Hardware design source data:
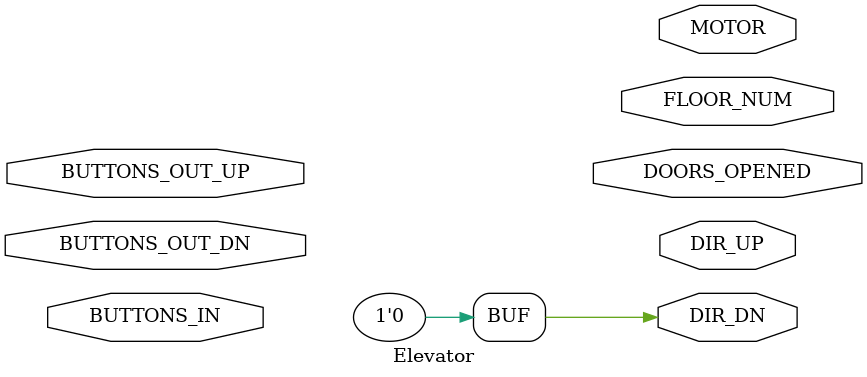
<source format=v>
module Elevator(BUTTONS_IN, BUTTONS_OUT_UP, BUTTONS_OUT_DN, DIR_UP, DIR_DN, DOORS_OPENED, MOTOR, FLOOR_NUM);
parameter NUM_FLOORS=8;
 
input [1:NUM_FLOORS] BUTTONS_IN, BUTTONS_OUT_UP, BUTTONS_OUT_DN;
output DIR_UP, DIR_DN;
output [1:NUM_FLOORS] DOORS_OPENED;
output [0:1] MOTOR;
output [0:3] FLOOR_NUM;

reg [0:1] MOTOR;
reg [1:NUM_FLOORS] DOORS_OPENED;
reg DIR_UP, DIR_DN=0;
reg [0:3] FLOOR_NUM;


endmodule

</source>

---

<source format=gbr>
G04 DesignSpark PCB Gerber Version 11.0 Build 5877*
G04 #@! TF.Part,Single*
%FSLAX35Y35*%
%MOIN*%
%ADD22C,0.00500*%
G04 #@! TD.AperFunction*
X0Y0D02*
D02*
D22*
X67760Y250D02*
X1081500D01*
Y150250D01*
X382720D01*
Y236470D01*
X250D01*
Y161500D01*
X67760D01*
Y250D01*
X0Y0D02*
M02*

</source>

...

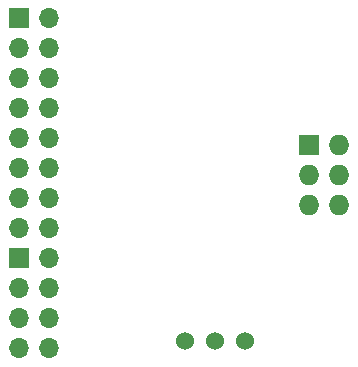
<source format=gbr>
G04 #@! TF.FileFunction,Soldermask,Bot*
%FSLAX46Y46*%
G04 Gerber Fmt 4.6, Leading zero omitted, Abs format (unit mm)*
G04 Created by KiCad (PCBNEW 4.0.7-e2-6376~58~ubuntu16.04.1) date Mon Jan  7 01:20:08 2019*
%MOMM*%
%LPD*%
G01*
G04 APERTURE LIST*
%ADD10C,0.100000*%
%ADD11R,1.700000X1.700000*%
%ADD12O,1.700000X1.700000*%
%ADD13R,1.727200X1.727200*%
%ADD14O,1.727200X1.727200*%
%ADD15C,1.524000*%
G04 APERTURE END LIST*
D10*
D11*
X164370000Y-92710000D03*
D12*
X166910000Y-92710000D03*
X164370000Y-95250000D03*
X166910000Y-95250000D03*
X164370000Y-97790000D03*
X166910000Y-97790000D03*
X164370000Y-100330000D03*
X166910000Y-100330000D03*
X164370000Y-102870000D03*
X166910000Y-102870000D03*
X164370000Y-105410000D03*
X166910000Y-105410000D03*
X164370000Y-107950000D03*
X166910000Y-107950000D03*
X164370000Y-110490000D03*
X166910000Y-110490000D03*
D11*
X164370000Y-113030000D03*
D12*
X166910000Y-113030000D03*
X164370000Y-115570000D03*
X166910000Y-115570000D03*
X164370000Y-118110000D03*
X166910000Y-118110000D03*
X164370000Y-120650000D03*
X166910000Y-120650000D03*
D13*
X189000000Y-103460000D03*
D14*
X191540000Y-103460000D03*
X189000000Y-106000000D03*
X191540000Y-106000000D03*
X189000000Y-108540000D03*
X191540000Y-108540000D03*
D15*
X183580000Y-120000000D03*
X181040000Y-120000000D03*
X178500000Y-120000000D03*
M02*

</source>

ABOUT THIS EXERCISE: Which lines in the data above hold the string "Gerber"? Show each one.

ANSWER BELOW:
G04 DesignSpark PCB Gerber Version 11.0 Build 5877*
G04 Gerber Fmt 4.6, Leading zero omitted, Abs format (unit mm)*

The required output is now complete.